**What to do:**
The required answer is an exact copy of the records below, without pictures.

**Data records:**
= = = =
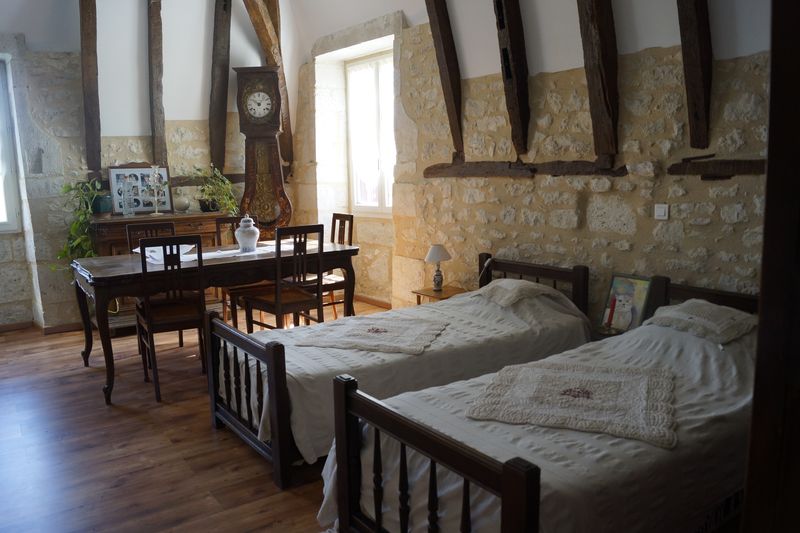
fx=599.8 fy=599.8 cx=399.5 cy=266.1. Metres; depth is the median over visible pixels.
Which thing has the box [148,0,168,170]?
wooden beam
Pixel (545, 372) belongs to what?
doily
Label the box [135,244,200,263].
paper
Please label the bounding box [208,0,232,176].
wooden beam
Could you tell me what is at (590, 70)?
wooden beam
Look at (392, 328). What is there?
doily
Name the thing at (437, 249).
table lamp
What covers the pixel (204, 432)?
wooden floor
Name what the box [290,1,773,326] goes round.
stone wall
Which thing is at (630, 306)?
picture
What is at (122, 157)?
left wall
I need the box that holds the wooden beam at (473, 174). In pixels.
[422,156,624,176]
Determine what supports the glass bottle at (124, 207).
on the sideboard
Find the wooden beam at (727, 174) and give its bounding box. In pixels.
[668,157,767,177]
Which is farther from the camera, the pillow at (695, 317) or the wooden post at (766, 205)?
the pillow at (695, 317)
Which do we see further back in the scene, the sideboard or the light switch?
the sideboard
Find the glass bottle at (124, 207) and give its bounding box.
[118,175,133,215]
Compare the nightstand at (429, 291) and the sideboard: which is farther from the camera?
the sideboard
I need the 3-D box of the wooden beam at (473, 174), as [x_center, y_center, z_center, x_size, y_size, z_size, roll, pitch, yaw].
[0.781,-0.673,4.081,0.145,0.131,1.708,-7,11,-35]
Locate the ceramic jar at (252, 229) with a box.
[234,215,259,251]
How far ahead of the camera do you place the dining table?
3.91 m
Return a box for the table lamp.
[424,244,451,290]
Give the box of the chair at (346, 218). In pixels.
[323,212,354,317]
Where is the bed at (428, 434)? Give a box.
[326,267,762,532]
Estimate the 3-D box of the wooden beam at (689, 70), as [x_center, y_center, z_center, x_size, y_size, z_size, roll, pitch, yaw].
[1.448,-1.527,2.940,0.463,1.853,0.202,-7,11,-35]
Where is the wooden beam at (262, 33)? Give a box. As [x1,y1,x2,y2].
[242,0,293,173]
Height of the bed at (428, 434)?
0.786 m
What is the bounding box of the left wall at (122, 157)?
[0,0,295,328]
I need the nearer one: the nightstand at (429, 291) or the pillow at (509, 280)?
the pillow at (509, 280)
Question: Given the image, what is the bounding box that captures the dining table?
[69,235,358,405]
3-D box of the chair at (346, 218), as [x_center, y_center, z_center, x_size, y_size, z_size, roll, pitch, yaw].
[-0.658,0.044,4.998,0.475,0.942,0.441,-7,11,-35]
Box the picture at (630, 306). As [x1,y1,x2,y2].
[600,273,653,331]
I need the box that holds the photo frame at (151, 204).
[108,163,171,214]
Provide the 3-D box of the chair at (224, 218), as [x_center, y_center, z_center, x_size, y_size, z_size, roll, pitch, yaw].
[-1.272,0.076,4.965,0.424,0.968,0.481,-7,11,-35]
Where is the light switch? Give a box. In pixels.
[654,203,668,219]
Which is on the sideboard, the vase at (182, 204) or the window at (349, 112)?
the vase at (182, 204)
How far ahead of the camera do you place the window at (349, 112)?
5.91 m
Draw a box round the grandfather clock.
[234,65,292,237]
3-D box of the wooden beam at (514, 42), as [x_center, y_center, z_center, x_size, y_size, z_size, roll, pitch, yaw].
[0.659,-1.578,3.666,0.396,1.808,0.210,-7,11,-35]
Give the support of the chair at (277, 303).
on the wooden floor
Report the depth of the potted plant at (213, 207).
5.54 m
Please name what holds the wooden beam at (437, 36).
attached to the stone wall at (708, 227)
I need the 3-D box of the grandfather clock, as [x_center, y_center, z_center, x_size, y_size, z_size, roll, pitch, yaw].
[-1.340,-0.809,6.026,0.503,2.310,0.360,0,9,4]
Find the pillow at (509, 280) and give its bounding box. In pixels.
[475,278,563,306]
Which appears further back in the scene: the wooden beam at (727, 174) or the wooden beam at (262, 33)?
the wooden beam at (262, 33)
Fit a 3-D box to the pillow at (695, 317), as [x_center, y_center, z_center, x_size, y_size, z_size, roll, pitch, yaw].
[1.379,0.228,2.704,0.423,0.124,0.462,-7,11,-35]
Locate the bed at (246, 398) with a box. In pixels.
[205,252,588,490]
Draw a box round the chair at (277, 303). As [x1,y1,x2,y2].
[239,223,324,330]
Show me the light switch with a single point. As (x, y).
(659, 209)
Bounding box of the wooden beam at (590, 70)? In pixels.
[576,0,619,161]
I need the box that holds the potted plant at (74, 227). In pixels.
[51,179,105,268]
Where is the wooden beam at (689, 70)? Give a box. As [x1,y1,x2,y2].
[676,0,713,149]
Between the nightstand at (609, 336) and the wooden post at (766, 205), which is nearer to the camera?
the wooden post at (766, 205)
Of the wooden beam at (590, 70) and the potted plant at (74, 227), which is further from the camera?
the potted plant at (74, 227)
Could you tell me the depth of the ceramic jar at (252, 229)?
4.33 m
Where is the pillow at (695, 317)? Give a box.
[646,299,757,343]
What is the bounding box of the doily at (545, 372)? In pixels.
[465,359,678,447]
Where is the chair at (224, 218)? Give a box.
[214,215,258,327]
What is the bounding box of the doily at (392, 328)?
[294,314,450,354]
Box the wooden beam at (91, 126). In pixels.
[78,0,101,181]
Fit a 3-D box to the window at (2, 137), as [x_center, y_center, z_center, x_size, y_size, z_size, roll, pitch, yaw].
[-3.772,-0.976,4.867,1.111,1.567,0.152,-7,11,-35]
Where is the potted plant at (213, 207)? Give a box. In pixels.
[192,164,239,214]
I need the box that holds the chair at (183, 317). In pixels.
[132,233,208,402]
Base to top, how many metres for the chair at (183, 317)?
0.968 m
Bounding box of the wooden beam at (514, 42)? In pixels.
[492,0,530,153]
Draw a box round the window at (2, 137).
[0,57,21,231]
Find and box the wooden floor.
[0,302,400,532]
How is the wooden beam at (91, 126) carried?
attached to the left wall at (122, 157)
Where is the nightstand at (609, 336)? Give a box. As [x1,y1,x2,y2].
[590,322,627,340]
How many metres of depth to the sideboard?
5.17 m
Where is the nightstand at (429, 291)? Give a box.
[413,285,466,304]
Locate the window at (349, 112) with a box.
[346,51,395,214]
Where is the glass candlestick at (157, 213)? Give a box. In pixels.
[146,164,166,216]
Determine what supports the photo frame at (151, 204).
on the sideboard
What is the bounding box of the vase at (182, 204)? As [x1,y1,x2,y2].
[173,193,189,212]
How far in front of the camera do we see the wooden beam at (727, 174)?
2.96 m
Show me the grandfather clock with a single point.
(268, 139)
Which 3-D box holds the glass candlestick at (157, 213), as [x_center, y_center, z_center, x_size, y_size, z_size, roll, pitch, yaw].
[-2.169,-0.679,5.341,0.177,0.460,0.180,1,9,13]
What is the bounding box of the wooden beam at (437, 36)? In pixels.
[423,0,464,159]
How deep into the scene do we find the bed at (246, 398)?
2.98 m
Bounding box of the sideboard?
[85,209,232,327]
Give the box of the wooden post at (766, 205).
[742,0,799,532]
= = = =
**Task output:**
fx=599.8 fy=599.8 cx=399.5 cy=266.1. Metres; depth is the median over visible pixels.
Which thing has the box [148,0,168,170]?
wooden beam
Pixel (545, 372) belongs to what?
doily
Label the box [135,244,200,263].
paper
Please label the bounding box [208,0,232,176].
wooden beam
Could you tell me what is at (590, 70)?
wooden beam
Look at (392, 328). What is there?
doily
Name the thing at (437, 249).
table lamp
What covers the pixel (204, 432)?
wooden floor
Name what the box [290,1,773,326] goes round.
stone wall
Which thing is at (630, 306)?
picture
What is at (122, 157)?
left wall
I need the box that holds the wooden beam at (473, 174). In pixels.
[422,156,624,176]
Determine what supports the glass bottle at (124, 207).
on the sideboard
Find the wooden beam at (727, 174) and give its bounding box. In pixels.
[668,157,767,177]
Which is farther from the camera, the pillow at (695, 317) or the wooden post at (766, 205)?
the pillow at (695, 317)
Which do we see further back in the scene, the sideboard or the light switch?
the sideboard
Find the glass bottle at (124, 207) and give its bounding box.
[118,175,133,215]
Compare the nightstand at (429, 291) and the sideboard: which is farther from the camera?
the sideboard
I need the 3-D box of the wooden beam at (473, 174), as [x_center, y_center, z_center, x_size, y_size, z_size, roll, pitch, yaw].
[0.781,-0.673,4.081,0.145,0.131,1.708,-7,11,-35]
Locate the ceramic jar at (252, 229) with a box.
[234,215,259,251]
How far ahead of the camera do you place the dining table?
3.91 m
Return a box for the table lamp.
[424,244,451,290]
Give the box of the chair at (346, 218). In pixels.
[323,212,354,317]
Where is the bed at (428, 434)? Give a box.
[326,267,762,532]
Estimate the 3-D box of the wooden beam at (689, 70), as [x_center, y_center, z_center, x_size, y_size, z_size, roll, pitch, yaw].
[1.448,-1.527,2.940,0.463,1.853,0.202,-7,11,-35]
Where is the wooden beam at (262, 33)? Give a box. As [x1,y1,x2,y2].
[242,0,293,173]
Height of the bed at (428, 434)?
0.786 m
What is the bounding box of the left wall at (122, 157)?
[0,0,295,328]
I need the nearer one: the nightstand at (429, 291) or the pillow at (509, 280)?
the pillow at (509, 280)
Question: Given the image, what is the bounding box that captures the dining table?
[69,235,358,405]
3-D box of the chair at (346, 218), as [x_center, y_center, z_center, x_size, y_size, z_size, roll, pitch, yaw].
[-0.658,0.044,4.998,0.475,0.942,0.441,-7,11,-35]
Box the picture at (630, 306). As [x1,y1,x2,y2].
[600,273,653,331]
I need the box that holds the photo frame at (151, 204).
[108,163,171,214]
Provide the 3-D box of the chair at (224, 218), as [x_center, y_center, z_center, x_size, y_size, z_size, roll, pitch, yaw].
[-1.272,0.076,4.965,0.424,0.968,0.481,-7,11,-35]
Where is the light switch? Give a box. In pixels.
[654,203,668,219]
Which is on the sideboard, the vase at (182, 204) or the window at (349, 112)?
the vase at (182, 204)
How far ahead of the camera do you place the window at (349, 112)?
5.91 m
Draw a box round the grandfather clock.
[234,65,292,237]
3-D box of the wooden beam at (514, 42), as [x_center, y_center, z_center, x_size, y_size, z_size, roll, pitch, yaw].
[0.659,-1.578,3.666,0.396,1.808,0.210,-7,11,-35]
Give the support of the chair at (277, 303).
on the wooden floor
Report the depth of the potted plant at (213, 207).
5.54 m
Please name what holds the wooden beam at (437, 36).
attached to the stone wall at (708, 227)
I need the 3-D box of the grandfather clock, as [x_center, y_center, z_center, x_size, y_size, z_size, roll, pitch, yaw].
[-1.340,-0.809,6.026,0.503,2.310,0.360,0,9,4]
Find the pillow at (509, 280) and give its bounding box. In pixels.
[475,278,563,306]
Which appears further back in the scene: the wooden beam at (727, 174) or the wooden beam at (262, 33)?
the wooden beam at (262, 33)
Fit a 3-D box to the pillow at (695, 317), as [x_center, y_center, z_center, x_size, y_size, z_size, roll, pitch, yaw].
[1.379,0.228,2.704,0.423,0.124,0.462,-7,11,-35]
Locate the bed at (246, 398) with a box. In pixels.
[205,252,588,490]
Draw a box round the chair at (277, 303). As [x1,y1,x2,y2].
[239,223,324,330]
Show me the light switch with a single point. As (x, y).
(659, 209)
Bounding box of the wooden beam at (590, 70)? In pixels.
[576,0,619,161]
I need the box that holds the potted plant at (74, 227). In pixels.
[51,179,105,268]
Where is the wooden beam at (689, 70)? Give a box. As [x1,y1,x2,y2].
[676,0,713,149]
Between the nightstand at (609, 336) and the wooden post at (766, 205), which is nearer to the camera?
the wooden post at (766, 205)
Of the wooden beam at (590, 70) and the potted plant at (74, 227), which is further from the camera?
the potted plant at (74, 227)
Could you tell me the depth of the ceramic jar at (252, 229)?
4.33 m
Where is the pillow at (695, 317)? Give a box.
[646,299,757,343]
What is the bounding box of the doily at (545, 372)? In pixels.
[465,359,678,447]
Where is the chair at (224, 218)? Give a box.
[214,215,258,327]
What is the bounding box of the doily at (392, 328)?
[294,314,450,354]
Box the wooden beam at (91, 126). In pixels.
[78,0,101,181]
Fit a 3-D box to the window at (2, 137), as [x_center, y_center, z_center, x_size, y_size, z_size, roll, pitch, yaw].
[-3.772,-0.976,4.867,1.111,1.567,0.152,-7,11,-35]
Where is the potted plant at (213, 207)? Give a box. In pixels.
[192,164,239,214]
I need the box that holds the chair at (183, 317). In pixels.
[132,233,208,402]
Base to top, how many metres for the chair at (183, 317)?
0.968 m
Bounding box of the wooden beam at (514, 42)? In pixels.
[492,0,530,153]
Draw a box round the window at (2, 137).
[0,57,21,231]
Find and box the wooden floor.
[0,302,400,532]
How is the wooden beam at (91, 126) carried?
attached to the left wall at (122, 157)
Where is the nightstand at (609, 336)? Give a box. As [x1,y1,x2,y2].
[590,322,627,340]
How many metres of depth to the sideboard?
5.17 m
Where is the nightstand at (429, 291)? Give a box.
[413,285,466,304]
Locate the window at (349, 112) with a box.
[346,51,395,214]
Where is the glass candlestick at (157, 213)? Give a box. In pixels.
[146,164,166,216]
Determine what supports the photo frame at (151, 204).
on the sideboard
What is the bounding box of the vase at (182, 204)? As [x1,y1,x2,y2].
[173,193,189,212]
How far in front of the camera do we see the wooden beam at (727, 174)?
2.96 m
Show me the grandfather clock with a single point.
(268, 139)
Which 3-D box holds the glass candlestick at (157, 213), as [x_center, y_center, z_center, x_size, y_size, z_size, roll, pitch, yaw].
[-2.169,-0.679,5.341,0.177,0.460,0.180,1,9,13]
What is the bounding box of the wooden beam at (437, 36)? In pixels.
[423,0,464,159]
How deep into the scene do we find the bed at (246, 398)?
2.98 m
Bounding box of the sideboard?
[85,209,232,327]
Give the box of the wooden post at (766, 205).
[742,0,799,532]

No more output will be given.